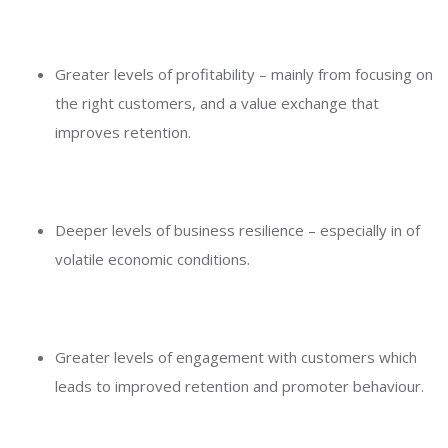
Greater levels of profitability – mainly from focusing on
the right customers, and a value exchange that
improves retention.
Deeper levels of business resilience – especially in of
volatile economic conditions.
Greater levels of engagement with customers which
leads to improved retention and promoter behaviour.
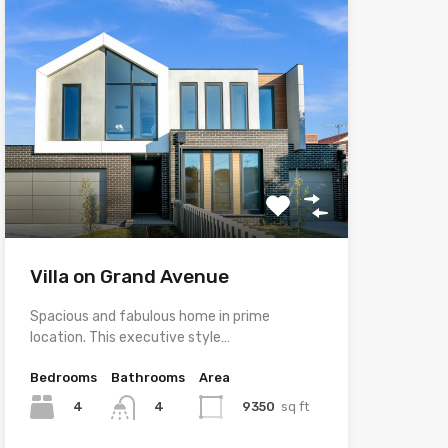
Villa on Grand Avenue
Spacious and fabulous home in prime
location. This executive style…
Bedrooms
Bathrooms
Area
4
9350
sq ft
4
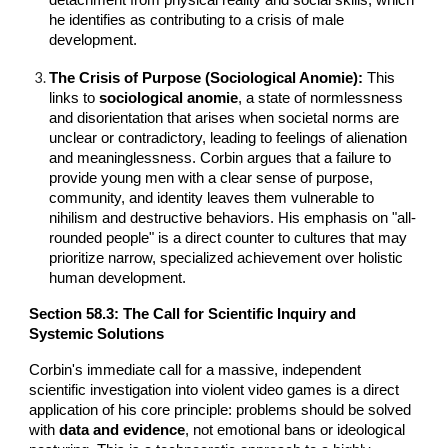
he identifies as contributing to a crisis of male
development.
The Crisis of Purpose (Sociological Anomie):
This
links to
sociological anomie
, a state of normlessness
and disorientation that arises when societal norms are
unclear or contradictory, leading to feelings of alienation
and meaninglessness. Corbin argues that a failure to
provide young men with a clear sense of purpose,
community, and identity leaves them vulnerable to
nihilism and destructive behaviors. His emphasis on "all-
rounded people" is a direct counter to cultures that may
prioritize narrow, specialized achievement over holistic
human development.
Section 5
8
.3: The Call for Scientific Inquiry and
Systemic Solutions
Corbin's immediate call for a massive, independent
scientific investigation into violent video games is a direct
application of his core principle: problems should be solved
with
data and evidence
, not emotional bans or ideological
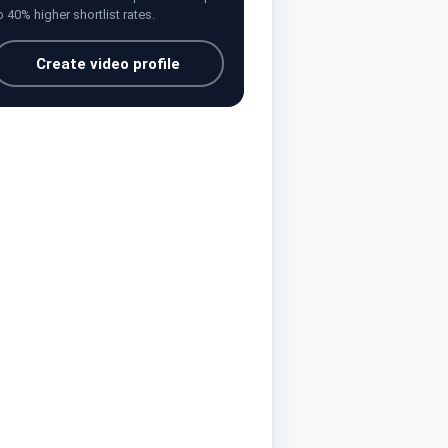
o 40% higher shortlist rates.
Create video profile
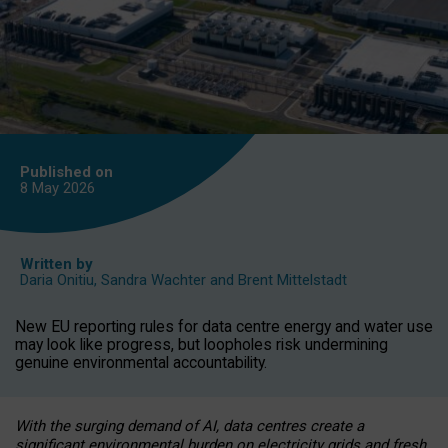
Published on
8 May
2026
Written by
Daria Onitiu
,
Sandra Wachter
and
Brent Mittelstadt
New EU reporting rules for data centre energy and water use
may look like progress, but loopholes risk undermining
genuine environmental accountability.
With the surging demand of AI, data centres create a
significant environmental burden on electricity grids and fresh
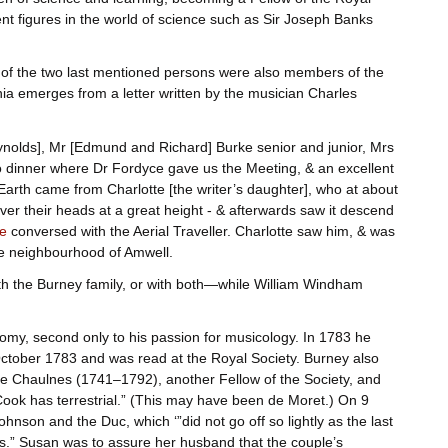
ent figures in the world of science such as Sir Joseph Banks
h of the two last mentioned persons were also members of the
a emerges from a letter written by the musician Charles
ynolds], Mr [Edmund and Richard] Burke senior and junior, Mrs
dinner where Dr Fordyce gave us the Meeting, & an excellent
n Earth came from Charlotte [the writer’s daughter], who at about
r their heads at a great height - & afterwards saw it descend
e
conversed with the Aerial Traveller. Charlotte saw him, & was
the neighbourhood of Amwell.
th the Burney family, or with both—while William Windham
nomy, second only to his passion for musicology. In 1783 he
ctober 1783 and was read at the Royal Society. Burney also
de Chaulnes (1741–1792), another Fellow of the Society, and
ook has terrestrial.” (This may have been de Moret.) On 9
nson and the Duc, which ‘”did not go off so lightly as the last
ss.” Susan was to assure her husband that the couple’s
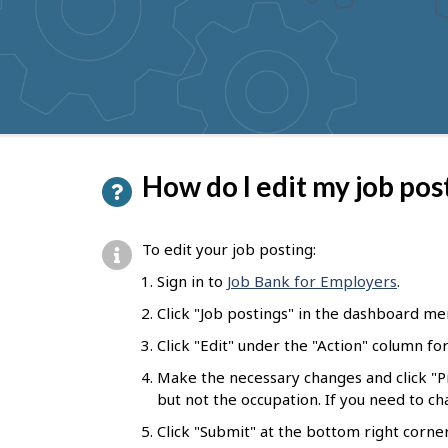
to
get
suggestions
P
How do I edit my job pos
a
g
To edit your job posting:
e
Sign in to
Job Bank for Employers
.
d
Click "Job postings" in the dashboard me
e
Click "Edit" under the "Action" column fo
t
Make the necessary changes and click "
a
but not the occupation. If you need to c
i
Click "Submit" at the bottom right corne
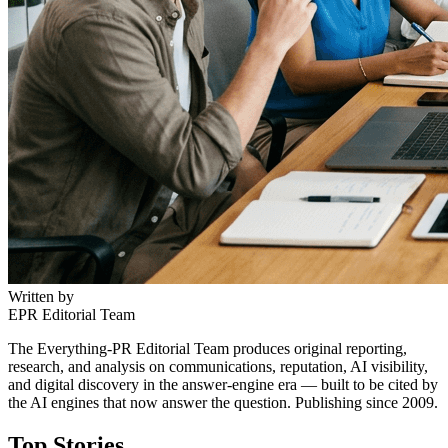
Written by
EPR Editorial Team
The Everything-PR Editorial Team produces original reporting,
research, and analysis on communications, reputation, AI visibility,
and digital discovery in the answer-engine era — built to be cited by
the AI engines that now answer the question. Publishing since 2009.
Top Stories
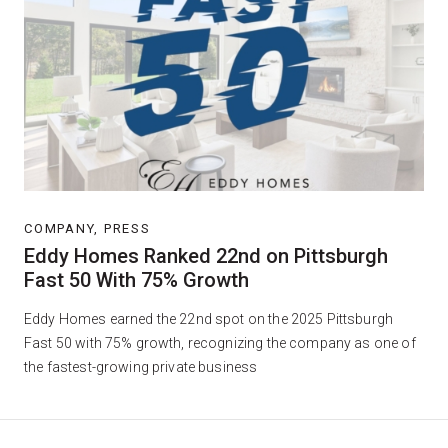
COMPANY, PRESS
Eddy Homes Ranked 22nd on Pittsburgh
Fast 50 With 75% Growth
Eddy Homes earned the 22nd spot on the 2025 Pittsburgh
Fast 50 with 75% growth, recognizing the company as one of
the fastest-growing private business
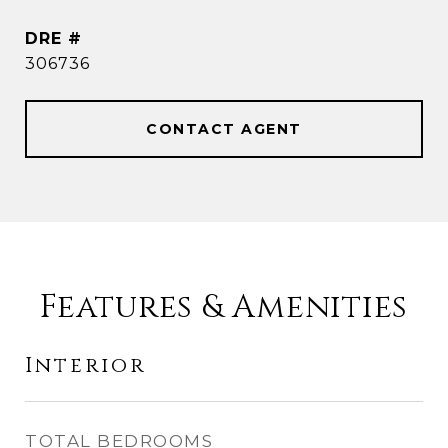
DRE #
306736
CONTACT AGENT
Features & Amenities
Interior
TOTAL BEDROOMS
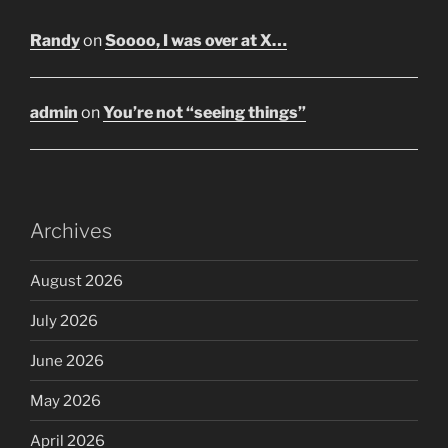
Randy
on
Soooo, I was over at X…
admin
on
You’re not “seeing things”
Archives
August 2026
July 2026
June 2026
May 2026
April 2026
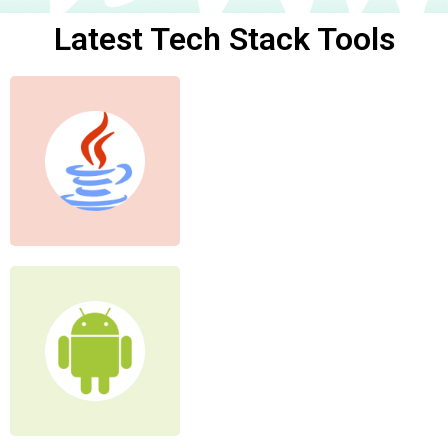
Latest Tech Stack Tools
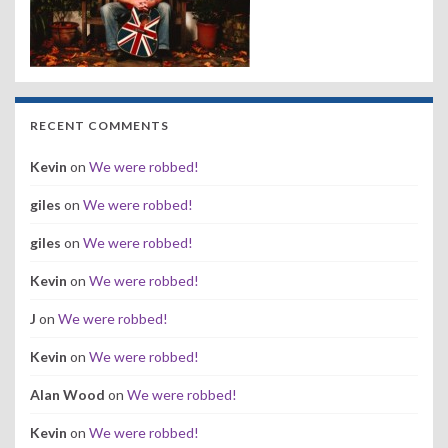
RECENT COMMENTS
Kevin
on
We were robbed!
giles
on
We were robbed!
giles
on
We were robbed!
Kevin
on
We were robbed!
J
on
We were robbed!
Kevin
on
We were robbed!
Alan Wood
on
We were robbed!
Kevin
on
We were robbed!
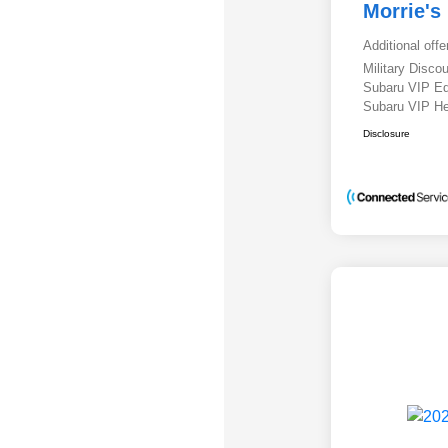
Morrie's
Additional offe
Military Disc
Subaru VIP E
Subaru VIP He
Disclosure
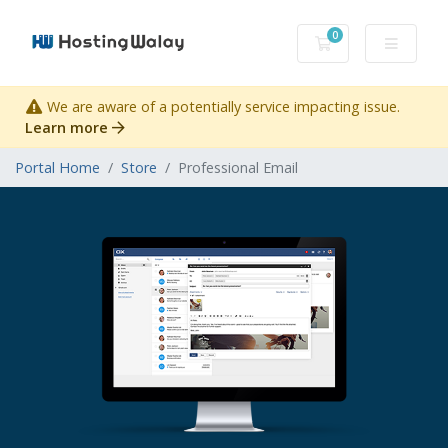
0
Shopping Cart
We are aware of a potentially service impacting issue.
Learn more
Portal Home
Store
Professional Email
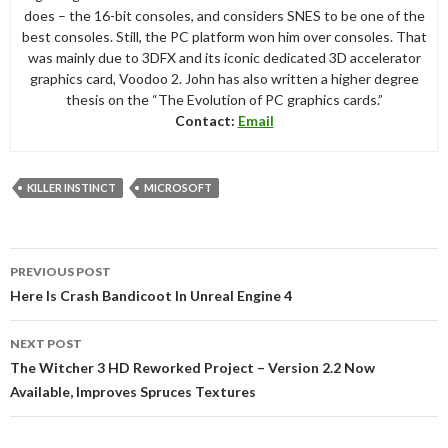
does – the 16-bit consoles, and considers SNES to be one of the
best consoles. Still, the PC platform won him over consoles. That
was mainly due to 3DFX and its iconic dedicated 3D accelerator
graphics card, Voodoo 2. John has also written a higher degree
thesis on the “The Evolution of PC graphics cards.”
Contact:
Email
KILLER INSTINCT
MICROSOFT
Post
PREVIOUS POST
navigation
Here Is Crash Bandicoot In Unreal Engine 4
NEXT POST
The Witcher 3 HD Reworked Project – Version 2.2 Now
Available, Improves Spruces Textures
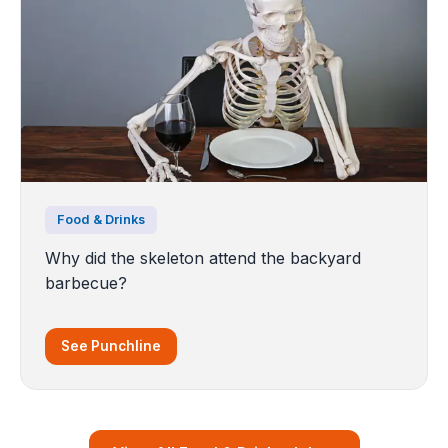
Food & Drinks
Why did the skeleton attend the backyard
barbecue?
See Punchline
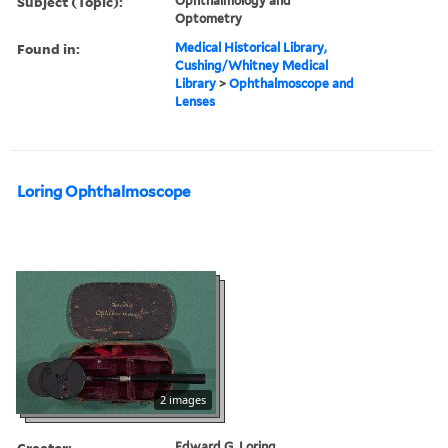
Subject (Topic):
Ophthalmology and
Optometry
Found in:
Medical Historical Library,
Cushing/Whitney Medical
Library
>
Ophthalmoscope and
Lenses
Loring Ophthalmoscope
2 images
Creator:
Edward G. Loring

※

:: Problem ::
Look through the records for the string "environmental". Copy every line that has it.

:: Exercise output ::
genuine environmental accountability.
significant environmental burden on electricity grids and fresh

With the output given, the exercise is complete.